### EXERCISE OBJECTIVE
Each line below that holds the word "Pack" counts toward the answer; reply with the total number only.
[Opening INPUT FOR THIS TASK section]
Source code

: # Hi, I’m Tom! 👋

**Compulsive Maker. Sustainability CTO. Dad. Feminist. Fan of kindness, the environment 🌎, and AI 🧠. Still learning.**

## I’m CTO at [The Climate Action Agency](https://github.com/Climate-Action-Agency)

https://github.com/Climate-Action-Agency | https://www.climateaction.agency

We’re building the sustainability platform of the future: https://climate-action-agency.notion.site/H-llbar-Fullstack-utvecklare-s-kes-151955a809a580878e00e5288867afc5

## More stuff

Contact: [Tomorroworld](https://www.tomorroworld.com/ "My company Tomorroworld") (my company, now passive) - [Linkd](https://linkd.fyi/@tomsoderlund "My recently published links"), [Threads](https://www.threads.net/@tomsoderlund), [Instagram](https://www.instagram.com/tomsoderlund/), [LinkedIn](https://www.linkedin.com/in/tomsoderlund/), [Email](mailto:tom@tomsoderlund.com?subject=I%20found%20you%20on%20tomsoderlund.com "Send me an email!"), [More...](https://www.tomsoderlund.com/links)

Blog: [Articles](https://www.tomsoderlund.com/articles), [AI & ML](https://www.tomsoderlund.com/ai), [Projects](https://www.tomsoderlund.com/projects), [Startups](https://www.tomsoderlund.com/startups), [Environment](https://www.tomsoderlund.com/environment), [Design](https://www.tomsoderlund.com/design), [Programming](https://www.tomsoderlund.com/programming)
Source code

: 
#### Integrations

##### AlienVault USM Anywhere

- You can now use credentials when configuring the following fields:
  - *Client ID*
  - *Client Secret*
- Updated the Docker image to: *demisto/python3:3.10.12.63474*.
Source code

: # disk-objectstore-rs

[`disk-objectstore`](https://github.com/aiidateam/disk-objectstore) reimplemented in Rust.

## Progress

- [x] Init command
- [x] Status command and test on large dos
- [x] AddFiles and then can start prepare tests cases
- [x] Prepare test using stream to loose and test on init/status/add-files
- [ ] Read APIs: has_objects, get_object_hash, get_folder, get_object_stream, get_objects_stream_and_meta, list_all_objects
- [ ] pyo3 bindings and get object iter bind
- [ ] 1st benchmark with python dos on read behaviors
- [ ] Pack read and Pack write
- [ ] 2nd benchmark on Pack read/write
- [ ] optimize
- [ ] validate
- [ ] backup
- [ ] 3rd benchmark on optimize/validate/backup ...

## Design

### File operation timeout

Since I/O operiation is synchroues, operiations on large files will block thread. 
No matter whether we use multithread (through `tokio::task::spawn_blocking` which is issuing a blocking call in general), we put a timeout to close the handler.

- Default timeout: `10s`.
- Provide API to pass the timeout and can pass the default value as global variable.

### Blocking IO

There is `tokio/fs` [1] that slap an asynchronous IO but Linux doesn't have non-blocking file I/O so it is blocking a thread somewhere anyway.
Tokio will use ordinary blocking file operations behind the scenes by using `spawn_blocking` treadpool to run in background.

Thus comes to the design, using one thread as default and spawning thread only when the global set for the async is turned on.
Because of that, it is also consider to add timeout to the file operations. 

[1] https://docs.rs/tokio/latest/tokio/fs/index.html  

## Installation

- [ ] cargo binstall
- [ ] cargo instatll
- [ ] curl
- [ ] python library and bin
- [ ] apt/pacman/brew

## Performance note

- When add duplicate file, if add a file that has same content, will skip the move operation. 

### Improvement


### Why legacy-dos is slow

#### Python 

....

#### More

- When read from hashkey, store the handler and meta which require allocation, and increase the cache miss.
[Closing INPUT FOR THIS TASK section]
### RESPONSE
2